Data shown Start Marker

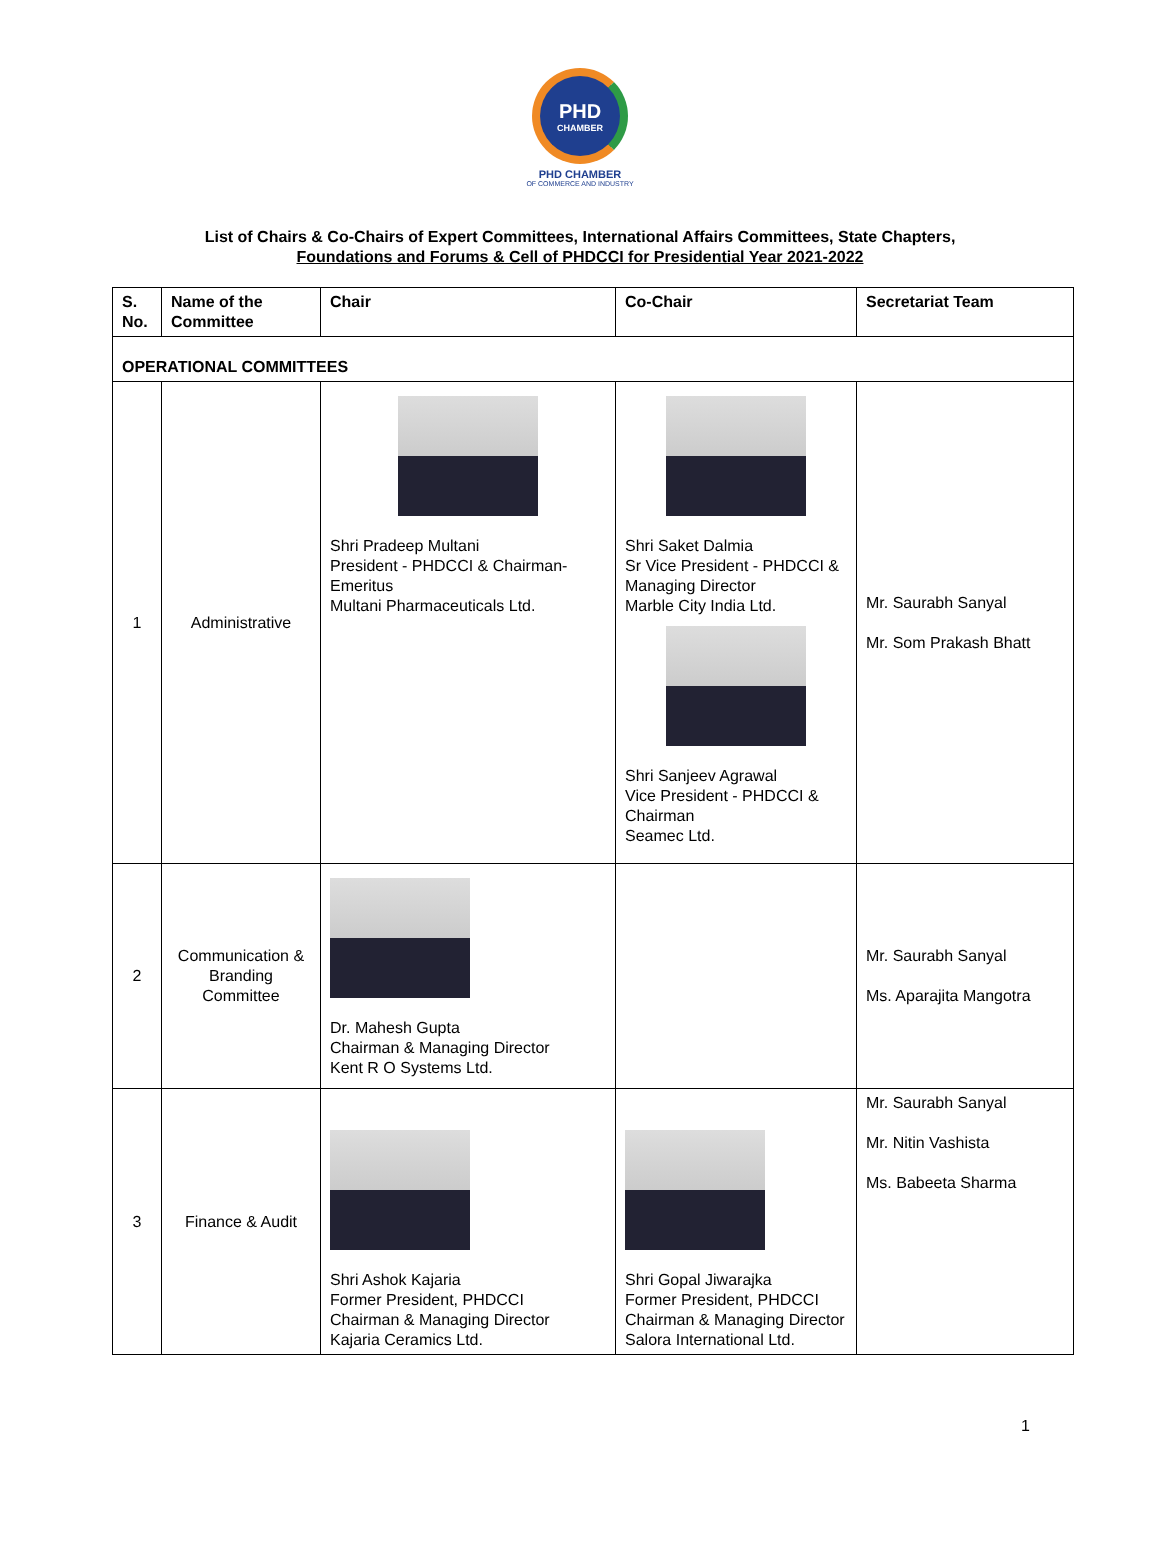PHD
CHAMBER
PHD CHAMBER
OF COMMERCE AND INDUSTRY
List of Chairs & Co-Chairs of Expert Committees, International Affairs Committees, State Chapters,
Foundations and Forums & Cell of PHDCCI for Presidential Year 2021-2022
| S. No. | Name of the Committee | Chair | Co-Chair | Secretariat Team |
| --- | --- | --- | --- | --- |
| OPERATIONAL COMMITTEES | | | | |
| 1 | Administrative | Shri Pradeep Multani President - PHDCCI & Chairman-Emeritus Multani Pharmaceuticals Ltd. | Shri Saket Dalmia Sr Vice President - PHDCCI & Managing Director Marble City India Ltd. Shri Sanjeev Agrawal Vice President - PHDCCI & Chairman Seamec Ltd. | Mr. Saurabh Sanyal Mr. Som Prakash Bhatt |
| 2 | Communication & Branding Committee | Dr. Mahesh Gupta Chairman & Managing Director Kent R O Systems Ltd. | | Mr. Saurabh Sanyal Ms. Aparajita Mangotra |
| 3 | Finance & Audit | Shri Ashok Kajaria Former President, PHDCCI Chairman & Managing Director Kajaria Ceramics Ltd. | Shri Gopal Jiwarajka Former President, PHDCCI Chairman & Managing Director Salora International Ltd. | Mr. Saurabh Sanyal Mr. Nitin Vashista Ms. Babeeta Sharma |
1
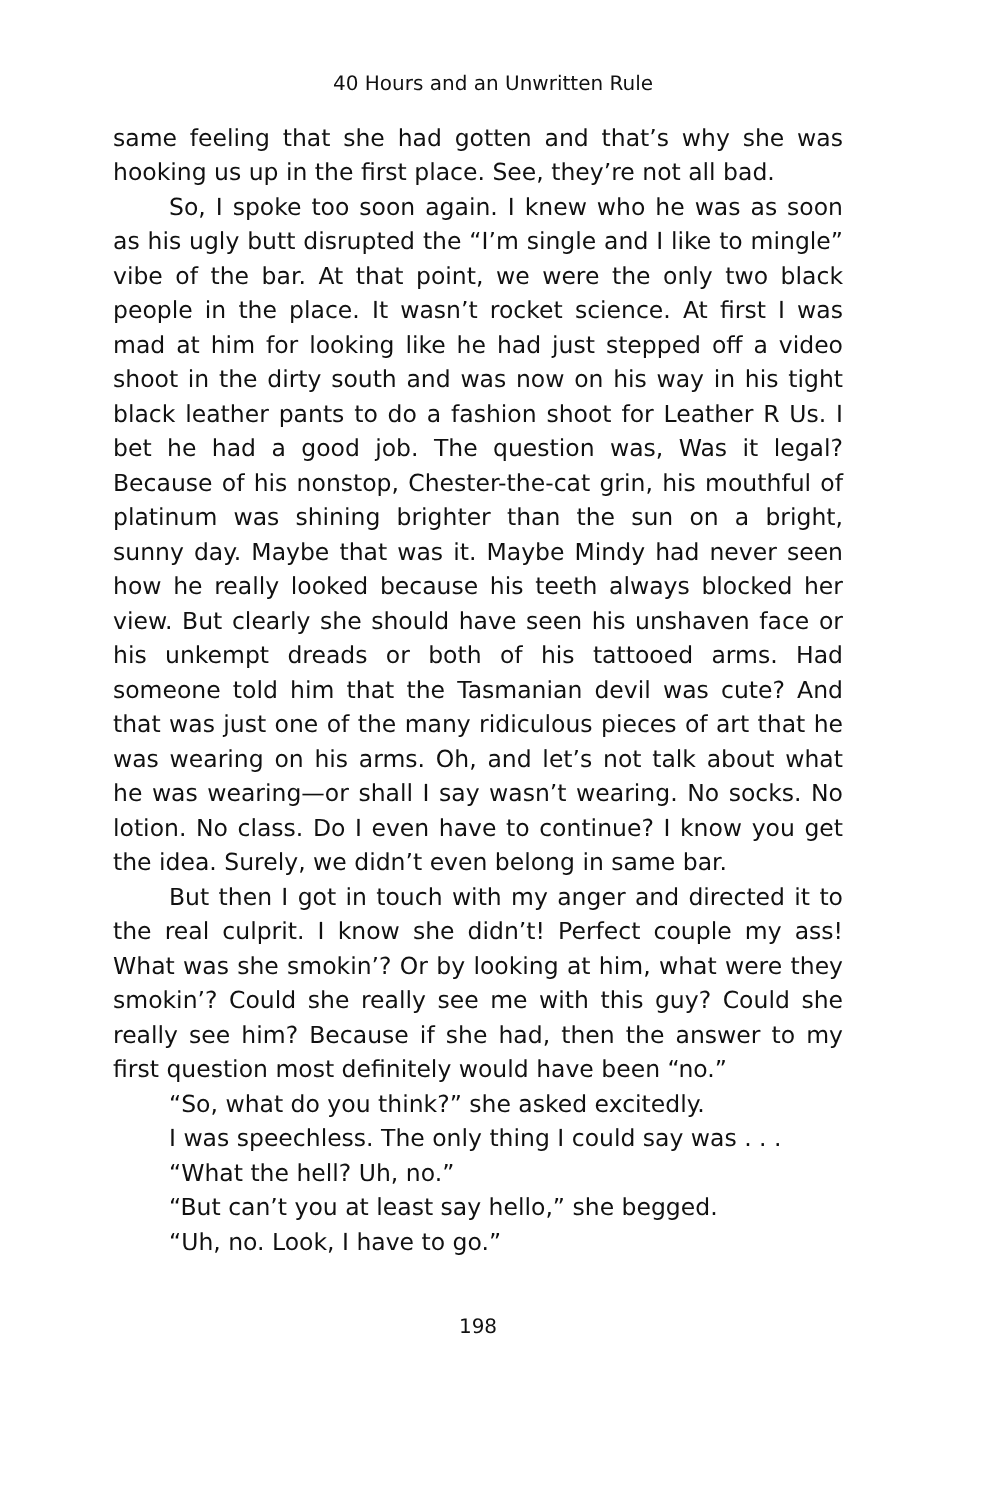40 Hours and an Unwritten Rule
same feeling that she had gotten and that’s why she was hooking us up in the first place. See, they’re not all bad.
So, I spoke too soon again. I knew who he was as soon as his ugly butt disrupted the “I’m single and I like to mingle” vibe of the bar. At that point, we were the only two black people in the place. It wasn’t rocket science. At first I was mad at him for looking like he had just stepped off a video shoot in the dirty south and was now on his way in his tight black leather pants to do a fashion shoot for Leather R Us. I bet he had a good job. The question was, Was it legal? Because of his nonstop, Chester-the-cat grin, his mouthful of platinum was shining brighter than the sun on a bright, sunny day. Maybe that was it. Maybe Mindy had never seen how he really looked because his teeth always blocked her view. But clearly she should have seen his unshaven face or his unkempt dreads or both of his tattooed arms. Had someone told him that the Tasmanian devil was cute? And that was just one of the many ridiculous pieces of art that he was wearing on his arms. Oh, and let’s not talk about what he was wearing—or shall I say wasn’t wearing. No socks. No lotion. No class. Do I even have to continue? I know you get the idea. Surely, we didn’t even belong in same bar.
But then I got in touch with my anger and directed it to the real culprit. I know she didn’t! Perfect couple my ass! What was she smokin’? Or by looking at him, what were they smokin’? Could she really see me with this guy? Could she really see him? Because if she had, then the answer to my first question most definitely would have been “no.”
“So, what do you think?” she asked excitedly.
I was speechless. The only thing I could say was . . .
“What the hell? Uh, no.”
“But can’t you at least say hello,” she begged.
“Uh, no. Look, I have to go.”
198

Data shown End Marker

# Problem description
Output the records exactly. Drop the images.

# Task solution
PHD
CHAMBER
PHD CHAMBER
OF COMMERCE AND INDUSTRY
List of Chairs & Co-Chairs of Expert Committees, International Affairs Committees, State Chapters,
Foundations and Forums & Cell of PHDCCI for Presidential Year 2021-2022
| S. No. | Name of the Committee | Chair | Co-Chair | Secretariat Team |
| --- | --- | --- | --- | --- |
| OPERATIONAL COMMITTEES | | | | |
| 1 | Administrative | Shri Pradeep Multani President - PHDCCI & Chairman-Emeritus Multani Pharmaceuticals Ltd. | Shri Saket Dalmia Sr Vice President - PHDCCI & Managing Director Marble City India Ltd. Shri Sanjeev Agrawal Vice President - PHDCCI & Chairman Seamec Ltd. | Mr. Saurabh Sanyal Mr. Som Prakash Bhatt |
| 2 | Communication & Branding Committee | Dr. Mahesh Gupta Chairman & Managing Director Kent R O Systems Ltd. | | Mr. Saurabh Sanyal Ms. Aparajita Mangotra |
| 3 | Finance & Audit | Shri Ashok Kajaria Former President, PHDCCI Chairman & Managing Director Kajaria Ceramics Ltd. | Shri Gopal Jiwarajka Former President, PHDCCI Chairman & Managing Director Salora International Ltd. | Mr. Saurabh Sanyal Mr. Nitin Vashista Ms. Babeeta Sharma |
1
40 Hours and an Unwritten Rule
same feeling that she had gotten and that’s why she was hooking us up in the first place. See, they’re not all bad.
So, I spoke too soon again. I knew who he was as soon as his ugly butt disrupted the “I’m single and I like to mingle” vibe of the bar. At that point, we were the only two black people in the place. It wasn’t rocket science. At first I was mad at him for looking like he had just stepped off a video shoot in the dirty south and was now on his way in his tight black leather pants to do a fashion shoot for Leather R Us. I bet he had a good job. The question was, Was it legal? Because of his nonstop, Chester-the-cat grin, his mouthful of platinum was shining brighter than the sun on a bright, sunny day. Maybe that was it. Maybe Mindy had never seen how he really looked because his teeth always blocked her view. But clearly she should have seen his unshaven face or his unkempt dreads or both of his tattooed arms. Had someone told him that the Tasmanian devil was cute? And that was just one of the many ridiculous pieces of art that he was wearing on his arms. Oh, and let’s not talk about what he was wearing—or shall I say wasn’t wearing. No socks. No lotion. No class. Do I even have to continue? I know you get the idea. Surely, we didn’t even belong in same bar.
But then I got in touch with my anger and directed it to the real culprit. I know she didn’t! Perfect couple my ass! What was she smokin’? Or by looking at him, what were they smokin’? Could she really see me with this guy? Could she really see him? Because if she had, then the answer to my first question most definitely would have been “no.”
“So, what do you think?” she asked excitedly.
I was speechless. The only thing I could say was . . .
“What the hell? Uh, no.”
“But can’t you at least say hello,” she begged.
“Uh, no. Look, I have to go.”
198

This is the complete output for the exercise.